We can connect the two levels postulated here by having a unique molecular “name” correspond to each neuron, for example to the proverbial “grand- mother cell.” In other words, we postulate that the unconscious “mirrors” the associations represented in the connections between neurons. Connections at the upper conscious level correspond at the lower unconscious level to enzymes that transform the molecular name of one neuron into the molecular name of another. In this way, a chemical soup can perform massive parallel searches through chains of associations, something that cannot be done at the conscious level.

When enough of the chemical name for a particular neuron forms and accumulates in the unconscious, that neuron is stimulated and fires, bringing the idea into the conscious mind.

And long-chain molecules can represent memories or sequences of words or ideas, i.e., thoughts.

This possibility is suggested in the light of a digital view of things. The paper concludes in this way:

We now have a new fundamental substance, information, that comes together with a digital world-view.

And – most ontological of all – perhaps with the aid of these concepts we can begin again to view the world as consisting of both mind and matter. The notion of mind that perhaps begins to emerge from these musings is mathematically quantified, which is why we declared at the start that this essay pretends to take additional steps in the direction of a mathematical form of philosophy.

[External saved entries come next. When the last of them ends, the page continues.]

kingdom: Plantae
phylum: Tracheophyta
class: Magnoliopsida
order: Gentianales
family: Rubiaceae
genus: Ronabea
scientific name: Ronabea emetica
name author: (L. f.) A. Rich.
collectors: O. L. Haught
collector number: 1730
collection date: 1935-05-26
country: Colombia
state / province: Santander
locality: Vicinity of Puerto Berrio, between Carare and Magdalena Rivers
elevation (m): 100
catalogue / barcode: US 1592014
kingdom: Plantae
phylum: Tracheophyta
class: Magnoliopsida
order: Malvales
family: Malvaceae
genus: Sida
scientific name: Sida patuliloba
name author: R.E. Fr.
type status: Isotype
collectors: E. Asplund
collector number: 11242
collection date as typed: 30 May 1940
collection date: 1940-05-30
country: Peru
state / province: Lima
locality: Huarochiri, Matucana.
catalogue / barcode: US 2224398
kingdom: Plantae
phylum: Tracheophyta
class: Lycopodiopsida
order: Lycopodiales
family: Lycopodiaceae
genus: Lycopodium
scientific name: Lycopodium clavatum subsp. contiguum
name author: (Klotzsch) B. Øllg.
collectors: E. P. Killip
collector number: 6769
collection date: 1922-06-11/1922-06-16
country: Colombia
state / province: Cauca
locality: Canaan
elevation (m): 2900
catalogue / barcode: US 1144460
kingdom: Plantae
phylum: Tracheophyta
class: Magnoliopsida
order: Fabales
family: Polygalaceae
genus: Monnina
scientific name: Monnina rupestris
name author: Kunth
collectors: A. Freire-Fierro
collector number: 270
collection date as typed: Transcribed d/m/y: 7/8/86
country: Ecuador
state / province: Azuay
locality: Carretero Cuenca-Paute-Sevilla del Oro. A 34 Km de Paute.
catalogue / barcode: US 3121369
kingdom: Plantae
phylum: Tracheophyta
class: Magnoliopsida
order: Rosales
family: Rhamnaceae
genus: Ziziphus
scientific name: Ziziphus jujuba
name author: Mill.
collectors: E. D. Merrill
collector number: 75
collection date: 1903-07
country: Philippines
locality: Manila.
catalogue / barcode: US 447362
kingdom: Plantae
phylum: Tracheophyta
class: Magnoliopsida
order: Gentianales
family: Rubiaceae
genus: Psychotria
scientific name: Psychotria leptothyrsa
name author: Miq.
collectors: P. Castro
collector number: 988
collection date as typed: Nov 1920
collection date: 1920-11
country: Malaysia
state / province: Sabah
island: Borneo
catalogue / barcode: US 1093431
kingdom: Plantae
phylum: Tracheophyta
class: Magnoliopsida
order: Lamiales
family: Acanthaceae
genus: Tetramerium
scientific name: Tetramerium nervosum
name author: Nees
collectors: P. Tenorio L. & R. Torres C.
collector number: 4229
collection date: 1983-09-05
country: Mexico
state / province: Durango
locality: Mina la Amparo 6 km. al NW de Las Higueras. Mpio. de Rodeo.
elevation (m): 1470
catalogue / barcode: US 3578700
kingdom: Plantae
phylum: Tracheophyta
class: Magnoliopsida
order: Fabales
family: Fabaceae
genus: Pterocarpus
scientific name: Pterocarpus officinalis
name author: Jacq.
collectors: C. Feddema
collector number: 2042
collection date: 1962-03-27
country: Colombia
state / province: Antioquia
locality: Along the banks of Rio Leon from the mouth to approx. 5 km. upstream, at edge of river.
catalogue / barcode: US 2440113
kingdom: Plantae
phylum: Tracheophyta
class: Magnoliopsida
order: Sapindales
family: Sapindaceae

The eventual goal is a more precise, quantitative analysis of the concept of “mind.” Can one measure the power of a mind like one measures the power of a computer?

Quantification as a goal can be misunderstood. To many it signifies a deterministic, controllable world. Chaitin’s idea of quantification is motivated by the exact opposite. His systems are necessarily open-ended and creative. Quantification is more the evidence of comprehension.

There is one more thing in this paper that I enjoyed reading.  It comes up when he introduces the brain to his discussion of complexity.  I’ll just reproduce it here without comment.

Later in this essay, we shall attempt to analyze human intelligence and the brain. That’s also connected with complexity, because the human brain is the most complicated thing there is in biology. Indeed, our brain is presumably the goal of biological evolution, at least for those who believe that evolution has a goal. Not according to Darwin! For others, however, evolution is matter’s way of creating mind.   (emphasis added)

 

2 comments to A mathematical philosophy – a digital view

  • fascinating stuff, especially the part about intuition, and thought reaching down to the molecular level…
    I’ve always believed though (as some others do), that ultimately the brain is incapable of fully analyzing itself — that there’s a recursivity there that can’t be ‘broken.’ We can study/comprehend the reductionist or deterministic elements of a biological system, but I’m not sure we can ever really grasp Chaitin’s “open-ended and creative” aspects of “mind.”

    • Joselle

      Good to hear from you. It is really interesting stuff. I enjoy many things about Chaitin’s approach to mathematics.